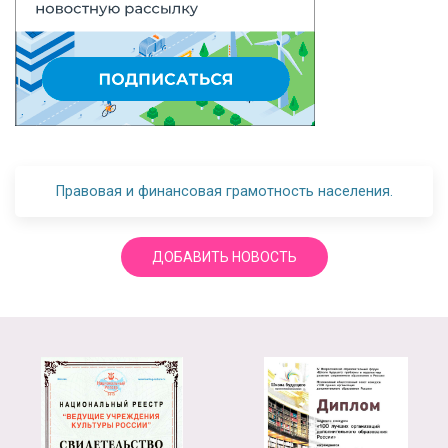
Правовая и финансовая грамотность населения.
ДОБАВИТЬ НОВОСТЬ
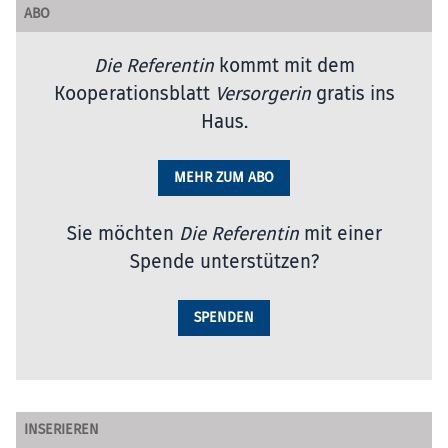
ABO
Die Referentin
kommt mit dem
Kooperationsblatt
Versorgerin
gratis ins
Haus.
MEHR ZUM ABO
Sie möchten
Die Referentin
mit einer
Spende unterstützen?
SPENDEN
INSERIEREN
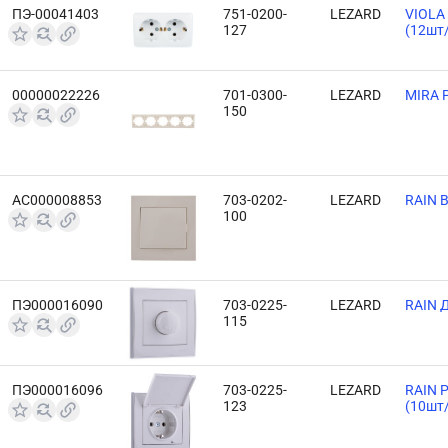
ПЭ-00041403
751-0200-
LEZARD
VIOLA
127
(12шт
00000022226
701-0300-
LEZARD
MIRA 
150
АС000008853
703-0202-
LEZARD
RAIN 
100
ПЭ000016090
703-0225-
LEZARD
RAIN Д
115
ПЭ000016096
703-0225-
LEZARD
RAIN Р
123
(10шт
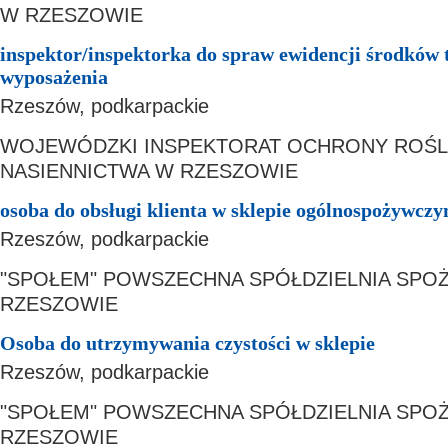
W RZESZOWIE
inspektor/inspektorka do spraw ewidencji środków 
wyposażenia
Rzeszów, podkarpackie
WOJEWÓDZKI INSPEKTORAT OCHRONY ROŚLI
NASIENNICTWA W RZESZOWIE
osoba do obsługi klienta w sklepie ogólnospożywcz
Rzeszów, podkarpackie
"SPOŁEM" POWSZECHNA SPÓŁDZIELNIA SP
RZESZOWIE
Osoba do utrzymywania czystości w sklepie
Rzeszów, podkarpackie
"SPOŁEM" POWSZECHNA SPÓŁDZIELNIA SP
RZESZOWIE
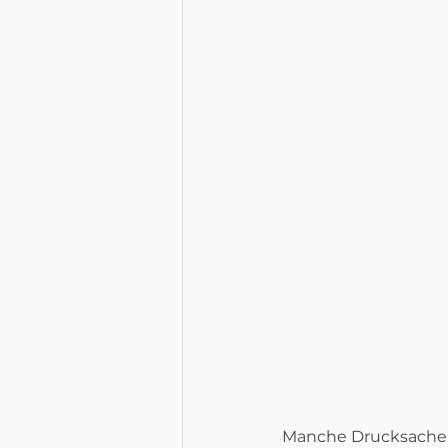
Manche Drucksachen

# # #

# [WORK INSTRUCTION]
The answer must consist of the line containing "Osoba do utrzymywania czystości w sklepie" and every line after it through the end of the records, retyped exactly, with all pictures left out.

# [ANSWER]
Osoba do utrzymywania czystości w sklepie
Rzeszów, podkarpackie
"SPOŁEM" POWSZECHNA SPÓŁDZIELNIA SP
RZESZOWIE
Manche Drucksachen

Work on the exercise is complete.